Provided text:

We like to imagine American politics as a kind of scored debate, with political actors acting as the debaters, the media acting as the judge, and the public acting as the audience. Much of cable news is based, implicitly or explicitly, on this metaphor. Panelists from different sides of issues are introduced to “debate” an issue; shows sell themselves as “no-spin zones”; networks brag that they’re “fair and balanced” or place “facts first.” Under this conception of American politics, a memo that proves a fraud, an argument that proves a bust, a politician who is seen to lie — all of it is revealed and punished, the system self-regulates.

But that metaphor is often wrong, and it’s particularly wrong in the ecosystem driven by Fox News and Trump’s Twitter account. What Conway and others understand is that if you’re just trying to activate your tribe, you don’t have to win the argument, you just need to have an argument; you need to give your side something to say, something to believe. Something like the Nunes memo or the various out-of-context texts aren’t part of a search for truth — they’re an ammo drop, or, to go back to the way Ball put it, “a semi-plausible (if not entirely coherent) counternarrative.”

Charlie Sykes, a conservative talk radio host turned Trump critic, put it well. “The essence of propaganda is not necessarily to convince you of a certain set of facts. It is to overwhelm your critical sensibilities. It’s to make you doubt the existence of a knowable truth. The conservative media is a giant fog machine designed to confuse and disorient people.”

Excerpted records:

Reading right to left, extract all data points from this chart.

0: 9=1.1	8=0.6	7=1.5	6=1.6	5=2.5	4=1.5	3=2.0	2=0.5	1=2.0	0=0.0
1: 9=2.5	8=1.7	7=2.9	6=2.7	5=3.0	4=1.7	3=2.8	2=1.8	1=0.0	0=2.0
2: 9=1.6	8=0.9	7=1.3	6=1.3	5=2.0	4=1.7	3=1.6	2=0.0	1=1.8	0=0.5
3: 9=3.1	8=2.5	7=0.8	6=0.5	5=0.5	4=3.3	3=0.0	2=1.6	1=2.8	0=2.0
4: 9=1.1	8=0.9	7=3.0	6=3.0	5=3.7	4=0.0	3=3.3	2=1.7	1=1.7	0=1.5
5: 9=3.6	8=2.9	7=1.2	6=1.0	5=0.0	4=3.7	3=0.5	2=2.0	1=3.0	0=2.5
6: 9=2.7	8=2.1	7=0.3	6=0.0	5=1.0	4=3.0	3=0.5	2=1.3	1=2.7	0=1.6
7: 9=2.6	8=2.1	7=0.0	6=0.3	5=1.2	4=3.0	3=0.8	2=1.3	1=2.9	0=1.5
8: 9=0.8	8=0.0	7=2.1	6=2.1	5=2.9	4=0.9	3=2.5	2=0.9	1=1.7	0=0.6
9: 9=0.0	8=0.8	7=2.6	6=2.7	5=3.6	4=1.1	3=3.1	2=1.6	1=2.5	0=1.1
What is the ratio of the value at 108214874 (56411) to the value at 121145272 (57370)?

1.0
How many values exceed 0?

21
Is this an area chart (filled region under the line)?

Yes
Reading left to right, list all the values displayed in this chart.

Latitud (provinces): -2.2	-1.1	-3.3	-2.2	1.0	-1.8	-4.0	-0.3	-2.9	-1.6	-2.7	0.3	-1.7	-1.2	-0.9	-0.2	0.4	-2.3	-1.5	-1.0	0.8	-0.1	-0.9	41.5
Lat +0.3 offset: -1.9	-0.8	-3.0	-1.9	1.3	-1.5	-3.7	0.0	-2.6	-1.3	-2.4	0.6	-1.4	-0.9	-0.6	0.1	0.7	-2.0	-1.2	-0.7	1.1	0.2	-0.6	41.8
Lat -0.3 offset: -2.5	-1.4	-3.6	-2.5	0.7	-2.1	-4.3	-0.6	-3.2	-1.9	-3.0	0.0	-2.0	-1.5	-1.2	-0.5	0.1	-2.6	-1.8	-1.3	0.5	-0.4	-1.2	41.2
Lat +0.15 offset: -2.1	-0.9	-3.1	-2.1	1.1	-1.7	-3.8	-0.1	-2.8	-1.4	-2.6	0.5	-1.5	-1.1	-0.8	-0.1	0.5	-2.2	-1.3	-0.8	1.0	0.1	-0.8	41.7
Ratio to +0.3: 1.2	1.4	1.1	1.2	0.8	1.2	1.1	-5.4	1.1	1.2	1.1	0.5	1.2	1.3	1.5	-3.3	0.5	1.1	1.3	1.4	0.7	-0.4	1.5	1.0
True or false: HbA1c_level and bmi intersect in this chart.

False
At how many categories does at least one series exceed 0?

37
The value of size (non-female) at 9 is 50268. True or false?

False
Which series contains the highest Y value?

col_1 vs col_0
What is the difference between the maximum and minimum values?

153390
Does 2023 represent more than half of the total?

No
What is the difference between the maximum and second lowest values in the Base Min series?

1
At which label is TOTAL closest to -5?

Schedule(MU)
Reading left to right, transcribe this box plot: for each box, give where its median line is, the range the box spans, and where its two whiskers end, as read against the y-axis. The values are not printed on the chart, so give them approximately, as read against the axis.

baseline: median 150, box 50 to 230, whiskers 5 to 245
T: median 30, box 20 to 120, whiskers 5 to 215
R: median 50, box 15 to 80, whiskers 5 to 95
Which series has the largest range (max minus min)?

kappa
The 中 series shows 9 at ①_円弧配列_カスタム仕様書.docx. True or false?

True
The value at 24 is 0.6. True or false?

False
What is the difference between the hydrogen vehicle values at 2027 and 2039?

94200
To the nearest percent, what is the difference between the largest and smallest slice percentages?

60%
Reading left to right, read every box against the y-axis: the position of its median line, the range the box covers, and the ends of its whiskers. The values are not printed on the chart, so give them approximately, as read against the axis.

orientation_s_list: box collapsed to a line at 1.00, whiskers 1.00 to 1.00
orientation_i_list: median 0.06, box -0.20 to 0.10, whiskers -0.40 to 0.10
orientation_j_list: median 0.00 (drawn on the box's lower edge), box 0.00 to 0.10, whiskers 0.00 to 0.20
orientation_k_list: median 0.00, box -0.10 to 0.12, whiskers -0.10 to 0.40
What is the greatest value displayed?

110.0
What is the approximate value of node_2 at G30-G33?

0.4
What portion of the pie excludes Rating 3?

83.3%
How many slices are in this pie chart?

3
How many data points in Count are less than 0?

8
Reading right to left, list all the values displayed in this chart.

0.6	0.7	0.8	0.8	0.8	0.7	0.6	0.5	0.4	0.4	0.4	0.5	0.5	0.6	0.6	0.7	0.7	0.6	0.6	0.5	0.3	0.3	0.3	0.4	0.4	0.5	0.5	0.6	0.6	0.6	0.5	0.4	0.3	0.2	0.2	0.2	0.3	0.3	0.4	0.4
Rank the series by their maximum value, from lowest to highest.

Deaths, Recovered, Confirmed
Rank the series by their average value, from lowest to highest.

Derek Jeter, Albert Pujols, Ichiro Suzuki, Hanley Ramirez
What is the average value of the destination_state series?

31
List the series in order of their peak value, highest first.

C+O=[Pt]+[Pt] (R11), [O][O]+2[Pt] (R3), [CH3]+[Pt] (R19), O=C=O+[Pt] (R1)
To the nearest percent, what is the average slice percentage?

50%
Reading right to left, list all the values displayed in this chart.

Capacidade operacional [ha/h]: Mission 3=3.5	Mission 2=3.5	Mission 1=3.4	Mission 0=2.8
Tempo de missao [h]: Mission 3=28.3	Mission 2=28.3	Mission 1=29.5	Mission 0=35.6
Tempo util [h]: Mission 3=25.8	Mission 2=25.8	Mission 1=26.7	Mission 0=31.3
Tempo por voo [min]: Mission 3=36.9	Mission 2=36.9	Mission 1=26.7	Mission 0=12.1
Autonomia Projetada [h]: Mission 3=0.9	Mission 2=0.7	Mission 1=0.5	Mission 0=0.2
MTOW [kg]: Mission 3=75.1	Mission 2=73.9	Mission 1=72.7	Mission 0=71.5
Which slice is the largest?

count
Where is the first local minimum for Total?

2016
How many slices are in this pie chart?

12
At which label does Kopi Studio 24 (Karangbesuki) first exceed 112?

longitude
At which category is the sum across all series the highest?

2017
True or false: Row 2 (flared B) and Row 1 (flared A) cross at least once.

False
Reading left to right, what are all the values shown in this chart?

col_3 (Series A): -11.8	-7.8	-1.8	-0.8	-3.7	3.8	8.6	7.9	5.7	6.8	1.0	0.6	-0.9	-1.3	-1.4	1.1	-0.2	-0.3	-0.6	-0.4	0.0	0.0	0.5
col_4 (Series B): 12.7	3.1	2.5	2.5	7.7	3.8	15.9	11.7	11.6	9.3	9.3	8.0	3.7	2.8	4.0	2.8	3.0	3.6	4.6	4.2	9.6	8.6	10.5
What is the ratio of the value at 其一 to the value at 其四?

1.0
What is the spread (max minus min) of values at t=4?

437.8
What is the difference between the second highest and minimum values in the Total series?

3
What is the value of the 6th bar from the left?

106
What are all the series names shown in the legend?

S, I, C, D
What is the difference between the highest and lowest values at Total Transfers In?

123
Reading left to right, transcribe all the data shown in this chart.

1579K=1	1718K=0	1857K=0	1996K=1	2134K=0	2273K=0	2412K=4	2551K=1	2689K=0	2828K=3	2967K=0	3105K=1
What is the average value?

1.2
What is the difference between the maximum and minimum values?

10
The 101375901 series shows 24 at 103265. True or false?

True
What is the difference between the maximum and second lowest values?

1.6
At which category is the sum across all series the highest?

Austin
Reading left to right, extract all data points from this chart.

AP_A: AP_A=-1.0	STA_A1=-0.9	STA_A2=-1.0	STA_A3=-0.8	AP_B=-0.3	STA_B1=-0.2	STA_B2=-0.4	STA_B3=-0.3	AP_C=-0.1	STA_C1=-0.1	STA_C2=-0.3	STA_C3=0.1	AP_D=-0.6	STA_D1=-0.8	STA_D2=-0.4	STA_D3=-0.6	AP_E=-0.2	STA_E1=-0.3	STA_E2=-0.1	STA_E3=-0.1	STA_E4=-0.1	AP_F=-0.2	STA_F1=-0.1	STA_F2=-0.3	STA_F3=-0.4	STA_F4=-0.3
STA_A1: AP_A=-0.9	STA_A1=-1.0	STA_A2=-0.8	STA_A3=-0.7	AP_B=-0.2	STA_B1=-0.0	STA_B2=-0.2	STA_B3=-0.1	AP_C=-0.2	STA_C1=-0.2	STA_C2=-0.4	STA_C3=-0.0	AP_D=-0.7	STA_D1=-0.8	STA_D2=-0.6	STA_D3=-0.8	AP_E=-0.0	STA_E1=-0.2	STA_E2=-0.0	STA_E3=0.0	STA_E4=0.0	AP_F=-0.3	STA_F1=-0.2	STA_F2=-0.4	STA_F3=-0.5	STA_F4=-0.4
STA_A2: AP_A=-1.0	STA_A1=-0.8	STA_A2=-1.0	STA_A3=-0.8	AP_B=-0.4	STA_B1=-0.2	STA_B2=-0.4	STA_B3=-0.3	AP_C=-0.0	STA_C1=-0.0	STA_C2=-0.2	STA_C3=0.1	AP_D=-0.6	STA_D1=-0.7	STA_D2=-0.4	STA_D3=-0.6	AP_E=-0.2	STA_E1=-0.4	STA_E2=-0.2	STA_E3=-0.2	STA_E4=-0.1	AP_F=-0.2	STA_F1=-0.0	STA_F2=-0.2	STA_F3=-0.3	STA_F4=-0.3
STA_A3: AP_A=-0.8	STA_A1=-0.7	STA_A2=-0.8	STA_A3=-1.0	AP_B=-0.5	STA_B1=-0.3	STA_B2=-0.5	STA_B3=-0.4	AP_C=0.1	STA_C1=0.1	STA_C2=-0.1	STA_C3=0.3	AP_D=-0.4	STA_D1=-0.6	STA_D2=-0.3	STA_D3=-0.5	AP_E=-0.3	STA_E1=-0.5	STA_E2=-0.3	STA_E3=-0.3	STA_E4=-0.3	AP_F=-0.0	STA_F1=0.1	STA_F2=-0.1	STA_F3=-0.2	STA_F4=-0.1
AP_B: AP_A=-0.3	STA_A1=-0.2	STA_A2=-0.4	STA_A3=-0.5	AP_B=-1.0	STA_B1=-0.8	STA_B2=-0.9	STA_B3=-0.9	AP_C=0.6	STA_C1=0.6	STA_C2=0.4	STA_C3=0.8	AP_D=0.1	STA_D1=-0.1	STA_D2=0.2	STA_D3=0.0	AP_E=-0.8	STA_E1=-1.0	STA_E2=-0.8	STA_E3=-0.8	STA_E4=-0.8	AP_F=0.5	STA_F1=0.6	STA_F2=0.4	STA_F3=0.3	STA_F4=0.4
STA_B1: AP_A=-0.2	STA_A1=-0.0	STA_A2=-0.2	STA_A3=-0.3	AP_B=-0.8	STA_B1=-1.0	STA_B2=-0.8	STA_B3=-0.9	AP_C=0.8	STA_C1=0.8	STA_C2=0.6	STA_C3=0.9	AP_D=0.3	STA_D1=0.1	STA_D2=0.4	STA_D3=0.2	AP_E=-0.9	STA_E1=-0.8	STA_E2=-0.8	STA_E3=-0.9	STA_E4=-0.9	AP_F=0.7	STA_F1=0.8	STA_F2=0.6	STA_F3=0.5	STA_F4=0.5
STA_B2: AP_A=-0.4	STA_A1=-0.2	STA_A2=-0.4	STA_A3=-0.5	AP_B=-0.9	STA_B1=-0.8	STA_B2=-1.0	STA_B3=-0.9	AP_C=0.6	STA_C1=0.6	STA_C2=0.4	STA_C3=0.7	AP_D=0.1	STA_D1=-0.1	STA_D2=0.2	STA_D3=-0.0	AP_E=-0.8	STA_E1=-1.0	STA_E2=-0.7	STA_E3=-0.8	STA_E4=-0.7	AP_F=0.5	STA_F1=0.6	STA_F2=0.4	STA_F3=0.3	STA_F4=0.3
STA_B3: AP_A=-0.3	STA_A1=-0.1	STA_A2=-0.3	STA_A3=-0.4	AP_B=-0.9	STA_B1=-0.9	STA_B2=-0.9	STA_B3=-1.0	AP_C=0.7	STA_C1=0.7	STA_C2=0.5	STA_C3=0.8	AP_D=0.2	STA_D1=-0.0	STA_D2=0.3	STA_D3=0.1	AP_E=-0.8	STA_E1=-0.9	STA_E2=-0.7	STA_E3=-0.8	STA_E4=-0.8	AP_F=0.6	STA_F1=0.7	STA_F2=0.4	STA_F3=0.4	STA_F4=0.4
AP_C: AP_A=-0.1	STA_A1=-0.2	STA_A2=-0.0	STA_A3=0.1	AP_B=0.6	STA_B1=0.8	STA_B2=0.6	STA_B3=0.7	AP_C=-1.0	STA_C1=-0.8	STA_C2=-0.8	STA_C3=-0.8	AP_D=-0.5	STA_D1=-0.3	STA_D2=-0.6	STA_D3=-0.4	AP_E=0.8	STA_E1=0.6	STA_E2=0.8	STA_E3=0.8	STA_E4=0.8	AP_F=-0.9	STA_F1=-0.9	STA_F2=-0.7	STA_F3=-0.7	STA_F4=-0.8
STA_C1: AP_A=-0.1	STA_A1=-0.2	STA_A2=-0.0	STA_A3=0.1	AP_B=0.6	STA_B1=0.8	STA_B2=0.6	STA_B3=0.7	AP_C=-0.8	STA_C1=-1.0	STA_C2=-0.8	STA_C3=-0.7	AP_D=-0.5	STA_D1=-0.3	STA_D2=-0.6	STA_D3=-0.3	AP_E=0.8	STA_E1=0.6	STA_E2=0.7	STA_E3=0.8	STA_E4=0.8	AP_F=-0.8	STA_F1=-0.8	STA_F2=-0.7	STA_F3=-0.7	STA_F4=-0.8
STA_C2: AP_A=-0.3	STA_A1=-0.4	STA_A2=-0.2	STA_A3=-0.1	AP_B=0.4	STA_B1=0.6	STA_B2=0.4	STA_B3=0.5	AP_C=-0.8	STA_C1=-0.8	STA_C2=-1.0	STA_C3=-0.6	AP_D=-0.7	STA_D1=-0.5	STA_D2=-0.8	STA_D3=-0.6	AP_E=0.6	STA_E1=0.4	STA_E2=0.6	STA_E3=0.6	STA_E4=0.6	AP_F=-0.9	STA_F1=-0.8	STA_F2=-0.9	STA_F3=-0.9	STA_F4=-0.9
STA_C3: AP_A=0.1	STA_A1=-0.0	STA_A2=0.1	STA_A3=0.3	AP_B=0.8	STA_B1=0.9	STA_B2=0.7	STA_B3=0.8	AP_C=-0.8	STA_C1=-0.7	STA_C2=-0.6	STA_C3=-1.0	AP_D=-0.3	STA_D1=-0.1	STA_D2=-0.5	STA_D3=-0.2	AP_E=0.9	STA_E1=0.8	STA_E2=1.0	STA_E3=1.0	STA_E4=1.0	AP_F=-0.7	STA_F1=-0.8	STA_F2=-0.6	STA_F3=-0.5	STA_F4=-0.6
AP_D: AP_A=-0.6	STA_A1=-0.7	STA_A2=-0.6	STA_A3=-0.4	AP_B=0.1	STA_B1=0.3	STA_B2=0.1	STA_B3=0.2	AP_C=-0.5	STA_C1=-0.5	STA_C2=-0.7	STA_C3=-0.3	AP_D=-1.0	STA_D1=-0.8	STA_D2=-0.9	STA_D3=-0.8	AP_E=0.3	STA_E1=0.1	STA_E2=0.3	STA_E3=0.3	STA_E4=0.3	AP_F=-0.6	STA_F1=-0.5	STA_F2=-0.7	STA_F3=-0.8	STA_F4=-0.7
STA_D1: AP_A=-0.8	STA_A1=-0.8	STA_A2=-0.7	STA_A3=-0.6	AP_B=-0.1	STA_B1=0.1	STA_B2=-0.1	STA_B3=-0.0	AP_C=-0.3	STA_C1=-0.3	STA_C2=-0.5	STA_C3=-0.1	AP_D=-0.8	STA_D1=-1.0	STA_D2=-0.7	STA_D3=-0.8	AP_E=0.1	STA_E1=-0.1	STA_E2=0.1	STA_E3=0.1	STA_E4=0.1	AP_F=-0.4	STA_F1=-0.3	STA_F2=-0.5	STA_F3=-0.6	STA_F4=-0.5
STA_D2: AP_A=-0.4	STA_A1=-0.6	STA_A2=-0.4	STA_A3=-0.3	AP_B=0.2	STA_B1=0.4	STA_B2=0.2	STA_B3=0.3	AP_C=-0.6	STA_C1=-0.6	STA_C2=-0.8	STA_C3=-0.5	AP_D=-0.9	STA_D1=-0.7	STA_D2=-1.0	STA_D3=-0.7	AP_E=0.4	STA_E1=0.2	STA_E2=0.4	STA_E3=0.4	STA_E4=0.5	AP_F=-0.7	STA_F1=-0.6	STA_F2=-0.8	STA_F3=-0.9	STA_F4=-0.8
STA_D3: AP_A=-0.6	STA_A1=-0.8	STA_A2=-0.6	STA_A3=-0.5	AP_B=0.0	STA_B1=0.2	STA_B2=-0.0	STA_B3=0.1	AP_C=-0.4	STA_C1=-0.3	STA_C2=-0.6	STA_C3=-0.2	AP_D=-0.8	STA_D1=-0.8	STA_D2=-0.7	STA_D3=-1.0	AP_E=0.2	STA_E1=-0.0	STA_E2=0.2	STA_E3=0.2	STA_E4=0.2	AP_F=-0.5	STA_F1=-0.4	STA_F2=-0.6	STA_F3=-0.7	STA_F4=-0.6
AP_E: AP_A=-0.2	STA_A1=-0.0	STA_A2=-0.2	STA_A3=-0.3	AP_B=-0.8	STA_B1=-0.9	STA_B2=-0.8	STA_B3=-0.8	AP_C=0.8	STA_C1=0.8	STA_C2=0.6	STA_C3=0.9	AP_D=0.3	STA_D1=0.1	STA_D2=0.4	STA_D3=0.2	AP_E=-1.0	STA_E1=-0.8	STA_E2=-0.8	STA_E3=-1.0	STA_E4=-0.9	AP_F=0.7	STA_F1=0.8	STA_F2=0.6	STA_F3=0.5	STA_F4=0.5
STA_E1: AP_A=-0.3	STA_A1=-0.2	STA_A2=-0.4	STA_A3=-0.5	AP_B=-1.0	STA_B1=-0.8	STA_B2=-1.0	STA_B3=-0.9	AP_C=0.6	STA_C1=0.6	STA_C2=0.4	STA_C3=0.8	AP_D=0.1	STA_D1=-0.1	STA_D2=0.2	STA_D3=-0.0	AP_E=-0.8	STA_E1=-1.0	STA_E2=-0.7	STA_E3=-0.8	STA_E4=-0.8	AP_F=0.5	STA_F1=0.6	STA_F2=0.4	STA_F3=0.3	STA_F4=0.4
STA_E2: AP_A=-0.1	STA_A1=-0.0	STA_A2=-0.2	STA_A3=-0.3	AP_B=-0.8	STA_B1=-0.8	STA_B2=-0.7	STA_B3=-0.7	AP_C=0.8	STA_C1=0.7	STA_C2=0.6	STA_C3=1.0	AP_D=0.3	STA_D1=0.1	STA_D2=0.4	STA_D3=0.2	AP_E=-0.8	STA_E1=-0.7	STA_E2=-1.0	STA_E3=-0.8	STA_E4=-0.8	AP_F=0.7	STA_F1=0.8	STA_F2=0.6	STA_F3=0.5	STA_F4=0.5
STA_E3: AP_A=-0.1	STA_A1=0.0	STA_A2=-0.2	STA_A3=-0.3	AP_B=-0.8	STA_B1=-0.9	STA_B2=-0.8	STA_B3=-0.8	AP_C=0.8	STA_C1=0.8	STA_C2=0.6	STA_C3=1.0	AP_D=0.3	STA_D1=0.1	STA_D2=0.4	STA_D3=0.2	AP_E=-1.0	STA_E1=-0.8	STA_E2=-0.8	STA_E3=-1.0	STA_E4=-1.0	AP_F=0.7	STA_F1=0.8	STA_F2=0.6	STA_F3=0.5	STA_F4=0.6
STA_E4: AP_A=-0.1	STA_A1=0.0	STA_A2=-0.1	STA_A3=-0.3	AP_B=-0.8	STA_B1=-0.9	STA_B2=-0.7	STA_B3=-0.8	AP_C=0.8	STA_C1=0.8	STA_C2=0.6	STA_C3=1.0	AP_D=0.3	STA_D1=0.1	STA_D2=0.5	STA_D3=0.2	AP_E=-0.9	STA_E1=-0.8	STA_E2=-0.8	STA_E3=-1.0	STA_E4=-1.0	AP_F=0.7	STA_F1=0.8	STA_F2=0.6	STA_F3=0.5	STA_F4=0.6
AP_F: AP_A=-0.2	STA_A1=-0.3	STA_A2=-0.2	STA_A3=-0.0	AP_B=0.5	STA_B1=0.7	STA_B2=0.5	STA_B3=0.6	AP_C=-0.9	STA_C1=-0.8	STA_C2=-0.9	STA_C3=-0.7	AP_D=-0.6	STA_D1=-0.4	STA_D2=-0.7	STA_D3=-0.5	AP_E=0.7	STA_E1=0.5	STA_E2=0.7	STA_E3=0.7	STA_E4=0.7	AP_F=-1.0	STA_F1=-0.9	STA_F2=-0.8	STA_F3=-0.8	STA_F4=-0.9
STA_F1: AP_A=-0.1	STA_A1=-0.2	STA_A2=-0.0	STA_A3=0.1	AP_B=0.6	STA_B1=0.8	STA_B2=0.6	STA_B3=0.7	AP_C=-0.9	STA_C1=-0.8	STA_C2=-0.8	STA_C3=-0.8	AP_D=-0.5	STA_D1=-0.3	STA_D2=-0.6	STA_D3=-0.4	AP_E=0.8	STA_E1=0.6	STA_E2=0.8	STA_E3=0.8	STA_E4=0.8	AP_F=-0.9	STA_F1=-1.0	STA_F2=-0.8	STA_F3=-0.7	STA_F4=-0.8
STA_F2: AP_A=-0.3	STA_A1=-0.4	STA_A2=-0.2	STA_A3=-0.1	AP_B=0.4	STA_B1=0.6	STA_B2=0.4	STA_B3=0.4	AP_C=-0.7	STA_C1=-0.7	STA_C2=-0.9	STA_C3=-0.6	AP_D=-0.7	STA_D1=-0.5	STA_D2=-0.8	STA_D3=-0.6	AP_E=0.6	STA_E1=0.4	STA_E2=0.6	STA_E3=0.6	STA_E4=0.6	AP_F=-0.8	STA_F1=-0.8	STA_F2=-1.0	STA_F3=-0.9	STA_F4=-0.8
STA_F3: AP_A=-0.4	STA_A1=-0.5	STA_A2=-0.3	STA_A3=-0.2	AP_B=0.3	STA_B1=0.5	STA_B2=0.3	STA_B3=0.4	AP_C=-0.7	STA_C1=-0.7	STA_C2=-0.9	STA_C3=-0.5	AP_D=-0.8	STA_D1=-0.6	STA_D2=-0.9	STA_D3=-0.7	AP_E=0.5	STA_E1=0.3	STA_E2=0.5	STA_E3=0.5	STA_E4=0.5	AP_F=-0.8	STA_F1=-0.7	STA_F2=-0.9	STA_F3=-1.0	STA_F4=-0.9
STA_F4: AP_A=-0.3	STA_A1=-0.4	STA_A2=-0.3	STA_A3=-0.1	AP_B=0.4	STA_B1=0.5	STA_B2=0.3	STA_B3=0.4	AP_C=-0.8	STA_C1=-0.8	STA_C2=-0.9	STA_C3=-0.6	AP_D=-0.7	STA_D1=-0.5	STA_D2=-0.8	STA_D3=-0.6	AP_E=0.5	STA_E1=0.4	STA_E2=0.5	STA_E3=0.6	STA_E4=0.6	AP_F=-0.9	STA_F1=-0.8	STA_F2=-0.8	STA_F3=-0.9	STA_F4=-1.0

Instructions:
1. In the passage on political media and propaganda, what does Charlie Sykes call the conservative media?
2. Continue the passage on political media and propaganda from where it stops.

Results:
1. A giant fog machine designed to confuse and disorient people.

2.
There is no doubt that the Nunes memo and the various texts have thickened the fog. If you were watching mainstream media outlets, you mostly saw the memo debunked, dismissed. If you were watching Fox News, you saw Tucker Carlson saying, “For the first time in generations Americans have reason to believe that our intelligence and law enforcement agencies gravely misuse the powers we have given them.” If you were watching Trump’s Twitter feed, you saw an all-caps alert of BOMBSHELL, alongside declarations of total victory:

If you want to believe that the Nunes memo, the FBI texts, or the Warner texts show an anti-Trump witch hunt on the part of the FBI, and if you’re following politicians and media organizations that want you to believe that, it’s easy enough to believe it. The argument has internal logic, it sounds plausible, it fits what you’re hearing, it aligns with whom you trust, and you’re seeing what looks like documentary evidence.

Yes, there are plenty of outlets trying to fact-check these claims, plenty of outlets working hard to align their reporting with reality, plenty of outlets trying to explain what’s actually happening. Explaining why it’s not true takes some time, it takes dates, and it takes an interest in the explanation and some interest in the people delivering it. This work never reaches most of the people convinced by the original stories, and it likely wouldn’t be credible to them even if it did. As David Roberts wrote in his important essay on tribal epistemology:

It is hard for any of us to know much about the world firsthand, and that’s particularly true of the political world. We must decide whom to trust. And we make those decisions based in part on our party affiliation, our ideology, the people we admire and the groups we belong to.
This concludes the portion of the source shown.